(Records from a data source)
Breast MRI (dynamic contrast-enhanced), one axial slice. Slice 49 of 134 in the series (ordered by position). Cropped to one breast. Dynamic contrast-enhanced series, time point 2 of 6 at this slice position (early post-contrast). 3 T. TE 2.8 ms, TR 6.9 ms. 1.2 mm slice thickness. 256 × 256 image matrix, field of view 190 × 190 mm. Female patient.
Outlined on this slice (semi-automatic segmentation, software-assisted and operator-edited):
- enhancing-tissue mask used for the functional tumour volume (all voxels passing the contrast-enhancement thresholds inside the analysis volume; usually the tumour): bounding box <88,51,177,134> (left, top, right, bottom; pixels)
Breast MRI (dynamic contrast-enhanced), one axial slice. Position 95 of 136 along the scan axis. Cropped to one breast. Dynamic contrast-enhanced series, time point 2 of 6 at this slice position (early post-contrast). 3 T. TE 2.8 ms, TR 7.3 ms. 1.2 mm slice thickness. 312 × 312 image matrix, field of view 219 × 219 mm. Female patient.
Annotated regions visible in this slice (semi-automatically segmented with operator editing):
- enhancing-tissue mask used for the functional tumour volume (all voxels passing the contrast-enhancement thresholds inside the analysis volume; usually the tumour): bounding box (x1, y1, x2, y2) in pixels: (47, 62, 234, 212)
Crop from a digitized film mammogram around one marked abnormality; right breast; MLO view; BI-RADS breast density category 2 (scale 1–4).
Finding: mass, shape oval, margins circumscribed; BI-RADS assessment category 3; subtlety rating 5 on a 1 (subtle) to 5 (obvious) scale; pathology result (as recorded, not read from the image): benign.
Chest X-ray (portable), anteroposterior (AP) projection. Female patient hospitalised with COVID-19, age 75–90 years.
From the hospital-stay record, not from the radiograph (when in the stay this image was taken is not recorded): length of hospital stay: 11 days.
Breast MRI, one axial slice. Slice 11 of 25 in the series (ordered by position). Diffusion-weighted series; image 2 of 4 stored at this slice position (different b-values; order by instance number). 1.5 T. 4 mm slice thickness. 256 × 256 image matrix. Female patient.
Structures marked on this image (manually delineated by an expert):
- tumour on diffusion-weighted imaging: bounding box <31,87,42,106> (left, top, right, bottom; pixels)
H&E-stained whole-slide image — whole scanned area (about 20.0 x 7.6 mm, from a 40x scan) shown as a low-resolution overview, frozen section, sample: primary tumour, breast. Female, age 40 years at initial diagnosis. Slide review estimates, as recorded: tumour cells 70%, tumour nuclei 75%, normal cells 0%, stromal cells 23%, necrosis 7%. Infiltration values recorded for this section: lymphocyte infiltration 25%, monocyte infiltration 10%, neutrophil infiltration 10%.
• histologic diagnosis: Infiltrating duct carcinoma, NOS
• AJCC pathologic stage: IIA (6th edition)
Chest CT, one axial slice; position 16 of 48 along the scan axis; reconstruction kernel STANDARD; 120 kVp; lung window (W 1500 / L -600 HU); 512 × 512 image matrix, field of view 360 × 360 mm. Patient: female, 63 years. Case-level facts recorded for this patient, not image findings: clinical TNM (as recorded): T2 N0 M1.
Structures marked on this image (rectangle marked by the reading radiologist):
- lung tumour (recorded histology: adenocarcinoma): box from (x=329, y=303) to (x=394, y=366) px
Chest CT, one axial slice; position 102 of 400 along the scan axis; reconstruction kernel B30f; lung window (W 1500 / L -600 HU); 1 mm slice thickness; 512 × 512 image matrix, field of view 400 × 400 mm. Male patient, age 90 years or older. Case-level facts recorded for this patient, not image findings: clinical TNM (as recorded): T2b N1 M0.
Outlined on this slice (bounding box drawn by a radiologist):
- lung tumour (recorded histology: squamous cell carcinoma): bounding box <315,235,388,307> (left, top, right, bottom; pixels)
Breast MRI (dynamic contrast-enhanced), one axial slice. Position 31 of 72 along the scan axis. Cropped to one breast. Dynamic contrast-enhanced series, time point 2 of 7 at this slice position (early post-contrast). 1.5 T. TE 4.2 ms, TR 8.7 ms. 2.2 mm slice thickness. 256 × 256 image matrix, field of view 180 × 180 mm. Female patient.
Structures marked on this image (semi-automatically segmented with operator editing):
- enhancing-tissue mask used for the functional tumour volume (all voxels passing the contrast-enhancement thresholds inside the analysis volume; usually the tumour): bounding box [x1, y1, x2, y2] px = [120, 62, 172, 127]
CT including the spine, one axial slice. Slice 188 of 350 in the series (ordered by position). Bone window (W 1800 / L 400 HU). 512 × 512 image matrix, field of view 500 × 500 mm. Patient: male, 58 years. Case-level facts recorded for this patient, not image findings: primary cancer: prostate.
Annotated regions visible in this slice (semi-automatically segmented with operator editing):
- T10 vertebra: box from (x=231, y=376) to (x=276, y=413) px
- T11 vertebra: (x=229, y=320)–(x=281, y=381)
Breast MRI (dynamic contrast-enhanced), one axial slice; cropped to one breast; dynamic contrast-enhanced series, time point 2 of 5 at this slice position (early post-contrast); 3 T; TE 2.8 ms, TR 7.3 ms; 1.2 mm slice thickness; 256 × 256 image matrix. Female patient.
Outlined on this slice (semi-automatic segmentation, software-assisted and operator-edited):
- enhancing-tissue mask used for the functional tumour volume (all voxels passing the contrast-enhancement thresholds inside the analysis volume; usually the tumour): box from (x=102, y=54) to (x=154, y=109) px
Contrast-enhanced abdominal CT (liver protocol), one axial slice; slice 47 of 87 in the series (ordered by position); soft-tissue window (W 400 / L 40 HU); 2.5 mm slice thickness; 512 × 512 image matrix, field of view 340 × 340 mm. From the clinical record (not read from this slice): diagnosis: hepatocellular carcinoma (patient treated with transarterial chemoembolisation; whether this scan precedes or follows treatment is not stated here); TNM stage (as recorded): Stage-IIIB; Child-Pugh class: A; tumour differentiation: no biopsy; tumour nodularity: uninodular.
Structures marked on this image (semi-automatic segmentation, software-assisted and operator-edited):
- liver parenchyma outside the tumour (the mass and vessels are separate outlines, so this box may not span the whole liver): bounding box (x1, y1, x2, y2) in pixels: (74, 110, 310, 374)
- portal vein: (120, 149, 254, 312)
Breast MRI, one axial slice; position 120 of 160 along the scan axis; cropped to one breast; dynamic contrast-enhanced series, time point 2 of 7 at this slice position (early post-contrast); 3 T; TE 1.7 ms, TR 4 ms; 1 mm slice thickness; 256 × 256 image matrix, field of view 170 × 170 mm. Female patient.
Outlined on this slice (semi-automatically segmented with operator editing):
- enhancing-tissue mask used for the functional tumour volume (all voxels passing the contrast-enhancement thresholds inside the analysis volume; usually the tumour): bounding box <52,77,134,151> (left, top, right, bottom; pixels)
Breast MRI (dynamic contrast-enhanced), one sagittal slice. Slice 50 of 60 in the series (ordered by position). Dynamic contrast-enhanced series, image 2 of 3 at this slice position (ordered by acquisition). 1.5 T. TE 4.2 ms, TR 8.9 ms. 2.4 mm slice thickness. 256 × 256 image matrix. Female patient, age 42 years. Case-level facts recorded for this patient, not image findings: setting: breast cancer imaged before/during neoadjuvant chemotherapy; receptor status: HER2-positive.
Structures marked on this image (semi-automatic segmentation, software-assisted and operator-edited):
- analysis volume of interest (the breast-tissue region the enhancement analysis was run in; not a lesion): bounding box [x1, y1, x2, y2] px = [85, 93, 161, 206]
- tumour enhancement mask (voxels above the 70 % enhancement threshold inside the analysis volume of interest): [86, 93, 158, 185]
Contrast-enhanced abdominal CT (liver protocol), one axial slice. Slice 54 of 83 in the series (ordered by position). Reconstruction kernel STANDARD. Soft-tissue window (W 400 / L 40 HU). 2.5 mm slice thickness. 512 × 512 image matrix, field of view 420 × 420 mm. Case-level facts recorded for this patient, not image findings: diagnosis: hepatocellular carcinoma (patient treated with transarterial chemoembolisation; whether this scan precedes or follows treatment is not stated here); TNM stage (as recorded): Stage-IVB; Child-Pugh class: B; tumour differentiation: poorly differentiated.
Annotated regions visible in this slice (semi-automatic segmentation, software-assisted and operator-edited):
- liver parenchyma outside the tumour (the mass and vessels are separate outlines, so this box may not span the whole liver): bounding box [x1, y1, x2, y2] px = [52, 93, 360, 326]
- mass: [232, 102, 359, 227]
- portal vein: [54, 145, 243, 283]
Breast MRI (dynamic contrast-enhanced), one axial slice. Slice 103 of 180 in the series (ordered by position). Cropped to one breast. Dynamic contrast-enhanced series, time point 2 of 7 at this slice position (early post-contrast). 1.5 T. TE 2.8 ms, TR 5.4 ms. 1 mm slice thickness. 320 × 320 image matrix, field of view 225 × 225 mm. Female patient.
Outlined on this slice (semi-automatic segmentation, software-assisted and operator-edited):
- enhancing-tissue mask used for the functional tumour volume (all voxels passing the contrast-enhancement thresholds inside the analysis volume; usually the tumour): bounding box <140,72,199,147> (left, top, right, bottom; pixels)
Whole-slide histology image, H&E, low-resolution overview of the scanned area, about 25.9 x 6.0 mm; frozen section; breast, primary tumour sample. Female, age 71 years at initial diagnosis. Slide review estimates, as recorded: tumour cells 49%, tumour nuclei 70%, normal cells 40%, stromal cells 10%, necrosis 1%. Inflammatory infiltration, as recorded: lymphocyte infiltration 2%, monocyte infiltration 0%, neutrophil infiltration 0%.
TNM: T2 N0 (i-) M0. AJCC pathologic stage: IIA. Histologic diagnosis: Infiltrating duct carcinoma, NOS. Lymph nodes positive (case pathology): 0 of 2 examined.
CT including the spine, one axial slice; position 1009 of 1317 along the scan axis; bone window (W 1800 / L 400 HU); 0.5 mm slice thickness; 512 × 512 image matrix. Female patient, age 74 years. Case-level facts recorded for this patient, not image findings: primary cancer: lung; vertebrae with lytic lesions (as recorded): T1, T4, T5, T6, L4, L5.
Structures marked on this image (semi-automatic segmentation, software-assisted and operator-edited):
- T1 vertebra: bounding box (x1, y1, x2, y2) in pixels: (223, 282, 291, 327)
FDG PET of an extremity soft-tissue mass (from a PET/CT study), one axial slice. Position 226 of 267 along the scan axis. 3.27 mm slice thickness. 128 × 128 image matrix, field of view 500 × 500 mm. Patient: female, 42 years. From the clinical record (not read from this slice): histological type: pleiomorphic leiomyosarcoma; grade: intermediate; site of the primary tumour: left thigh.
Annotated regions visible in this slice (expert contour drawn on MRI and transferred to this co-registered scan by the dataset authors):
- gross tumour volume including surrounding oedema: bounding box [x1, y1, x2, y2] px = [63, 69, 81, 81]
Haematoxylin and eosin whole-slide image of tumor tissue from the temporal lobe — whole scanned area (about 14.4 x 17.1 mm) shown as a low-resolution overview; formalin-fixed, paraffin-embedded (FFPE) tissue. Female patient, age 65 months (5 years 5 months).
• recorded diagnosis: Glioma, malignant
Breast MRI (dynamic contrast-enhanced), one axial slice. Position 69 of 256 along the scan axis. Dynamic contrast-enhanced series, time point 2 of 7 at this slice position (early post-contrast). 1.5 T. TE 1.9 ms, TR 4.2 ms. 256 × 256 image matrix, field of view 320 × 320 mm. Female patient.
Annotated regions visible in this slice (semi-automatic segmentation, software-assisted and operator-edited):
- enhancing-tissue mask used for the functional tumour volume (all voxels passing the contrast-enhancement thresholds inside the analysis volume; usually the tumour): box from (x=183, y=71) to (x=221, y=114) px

## Assignment
Count the lines above with the string "functional"; report only that figure.

## Response to the exercise
7